Abstract

The Xianshuihe Fault Zone is one of the most historically seismically active regions in mainland China. However, the seismicity along this fault zone has been quiescent for the past 40 years, since the Daofu M6.9 earthquake in 1981. Understanding its current deformation patterns and fault coupling characteristics is of great significance to estimate the potential risk of strong earthquakes.

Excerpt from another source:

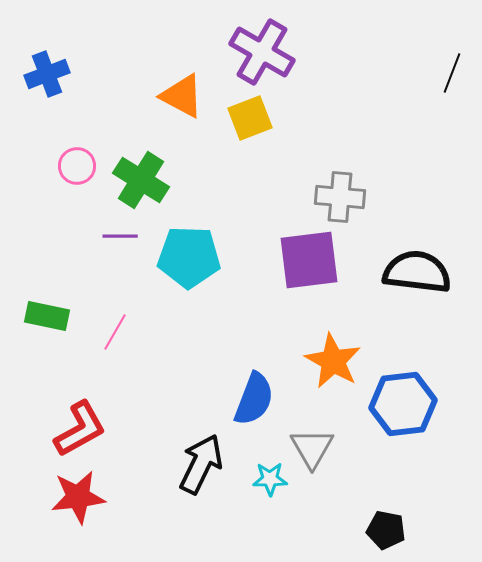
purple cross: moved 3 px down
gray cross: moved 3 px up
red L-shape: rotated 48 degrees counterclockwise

In this study, we analyzed the dynamic deformation and fault coupling characteristics along the Xianshuihe Fault Zone using Global Navigation Satellite System (GNSS) data for 1999–2007 and 2016–2020. The results show that the deformation pattern of the Xianshuihe fault zone underwent a dynamic adjustment after the 2008 Wenchuan M_w7.9 and 2013 Lushan M_w6.6 earthquakes, i.e., the maximum shear strain accumulation rates of the Luhuo and Daofu sections significantly decreased from 6.0 × 10^–8/a to 3.2 × 10^–8/a, while that of the southeastern segment (i.e., Kangding and Moxi sections) increased from 4.5 × 10^–8/a to 6.2 × 10^–8/a. Additionally, the slip rate and deformation width of the Xianshuihe Fault Zone also changed during these two periods. Combined with the near-field cross-fault observation data, we suggest that the surrounding strong earthquakes Wenchuan and Lushan had evident differential impacts on the deformation pattern of the Xianshuihe Fault Zone. The fault-coupling inversion results show that the locking degree of the Xianshuihe Fault Zone continued to increase after the Wenchuan and Lushan earthquakes, especially the Qianning and Moxi sections increased significantly, with an average coupling coefficient of greater than 0.9 and left-lateral slip-rate deficits of ~ 5 mm/a and ~ 8 mm/a, respectively. In contrast, the locking degree of the Kangding section decreased with almost no slip-rate deficit, which is in a state of creeping status. The analysis of the recent rupture history and strain accumulation characteristics of the Xianshuihe Fault Zone indicates that both the Qianning and Moxi sections have a high seismic potential for the next strong earthquake in the Xianshuihe Fault Zone.